[WHAT YOU HAVE TO DO] Please copy the data below word for word, from the line that contains "Rank the series" through the line that contains "LT6, LT2, LT3, LT4, LT5, LT1".

[EXTRACTED RECORDS]
^^^^^^^^
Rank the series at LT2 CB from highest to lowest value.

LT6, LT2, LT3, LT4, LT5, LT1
^^^^^^^^
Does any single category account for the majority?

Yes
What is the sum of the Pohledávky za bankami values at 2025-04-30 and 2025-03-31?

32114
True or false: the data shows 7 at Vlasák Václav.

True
^^^^^^^^
[THE ANSWER]
Rank the series at LT2 CB from highest to lowest value.

LT6, LT2, LT3, LT4, LT5, LT1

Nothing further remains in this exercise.